Lʼexposition débute le vendredi 2 Mars et sera visible jusquʼau 31 Mars 2012.
Depuis une quinzaine d'années, Carlos Amorales (né en 1970, vit et travaille à Mexico) crée et développe un
alphabet visuel constitué de dessins vectoriels qu'il décline dans ses oeuvres. Cette « archive liquide », souvent
issue d'éléments empruntés à l'iconographie populaire, est ainsi la base de ses dessins, collages, installations ou
encore de ses vidéos d'animation.
Si lʼartiste, à travers des images mentales à la portée parfois intime, infiltrait jusquʼici des notions telles que
lʼanimalité, les paradoxes de la beauté ou encore lʼinquiétante étrangeté, il explore aujourdʼhui un nouveau projet
poétique autour de la mort, la vanité et le langage. Avec sa nuée dʼinsectes à la fois merveilleuse et menaçante
de son installation « Black Cloud » lʼartiste plongeait déjà le spectateur dans un moment dʼintense vibration, entre
séduction et répulsion absolue.
Cette nouvelle exposition à la galerie Yvon Lambert sʼinscrit formellement dans la continuité de ses recherches
sur la transformation du langage figuratif en une typographie calligraphique, où les formes se voient transformées
en signes abstraits et éléments asémantiques.

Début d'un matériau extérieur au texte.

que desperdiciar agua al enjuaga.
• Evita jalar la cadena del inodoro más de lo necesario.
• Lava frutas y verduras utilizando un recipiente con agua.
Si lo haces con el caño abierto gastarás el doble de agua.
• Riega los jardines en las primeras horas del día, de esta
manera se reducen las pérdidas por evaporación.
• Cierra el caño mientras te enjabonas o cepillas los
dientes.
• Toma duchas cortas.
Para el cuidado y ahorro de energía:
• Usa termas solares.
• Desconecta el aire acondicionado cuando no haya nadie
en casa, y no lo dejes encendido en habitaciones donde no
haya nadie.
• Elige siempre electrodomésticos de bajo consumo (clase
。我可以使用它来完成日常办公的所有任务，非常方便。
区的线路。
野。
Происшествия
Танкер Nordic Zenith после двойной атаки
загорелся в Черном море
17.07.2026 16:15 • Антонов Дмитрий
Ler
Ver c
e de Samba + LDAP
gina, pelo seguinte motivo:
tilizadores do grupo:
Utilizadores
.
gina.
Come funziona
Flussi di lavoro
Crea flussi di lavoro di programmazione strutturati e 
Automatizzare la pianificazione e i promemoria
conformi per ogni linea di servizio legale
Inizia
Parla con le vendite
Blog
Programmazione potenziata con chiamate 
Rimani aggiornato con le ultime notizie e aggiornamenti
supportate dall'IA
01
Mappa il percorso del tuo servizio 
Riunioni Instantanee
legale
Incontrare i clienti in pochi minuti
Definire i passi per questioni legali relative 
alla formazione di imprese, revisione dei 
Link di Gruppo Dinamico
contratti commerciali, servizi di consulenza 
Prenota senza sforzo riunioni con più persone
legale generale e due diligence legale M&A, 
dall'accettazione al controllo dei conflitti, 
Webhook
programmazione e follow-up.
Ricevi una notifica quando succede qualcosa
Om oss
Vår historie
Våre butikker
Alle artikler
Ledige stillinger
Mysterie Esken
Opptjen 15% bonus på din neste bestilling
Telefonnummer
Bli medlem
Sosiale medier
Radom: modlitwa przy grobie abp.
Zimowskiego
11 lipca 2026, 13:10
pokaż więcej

Dans la première partie de lʼexposition, Carlos Amorales présente La Langue des Morts, un roman photo
composé dʼun ensemble de quinze impressions sur papier. Cette oeuvre a été réalisée à partir de photographies
violentes extraites de la presse mexicaine, illustrant les morts causées par la guerre contre les narcotrafiquants.
Tous ses personnages de ce roman photo témoignent dʼune cruelle vérité, victimes pour la plupart de crimes
atroces, ils semblent coexister et communiquer entre eux « le langage proposé pourrait être celui de la mort si
elle parlait, comme si nous nous trouvions dans une sorte d'au-delà épouvantable. Ce travail pourrait être
compris comme l'expression du sentiment d'aliénation envers notre propre culture, où la guerre semble
impossible à rationaliser et où les sens échappent à l'imagination ». ( Carlos Amorales)
Actuellement résident à lʼatelier Calder, Carlos Amorales présente dans la deuxième partie de lʼexposition une
installation composée entre autre de plusieurs grands mobiles dont la forme générale est indubitablement
inspirée par Calder. Cette oeuvre mouvante, composée de cymbales, laisse le spectateur libre de créer sa propre
musique. Selon lʼartiste « … cette installation fait allusion à l'état de silence et de tranquillité, qui en étant jouée
par les visiteurs peut devenir soit harmonique, soit chaotique. Ces sculptures sont des antidotes à l'horreur de la
guerre et la violence : mon désir personnel est ainsi de proposer un véritable moment de plaisir ».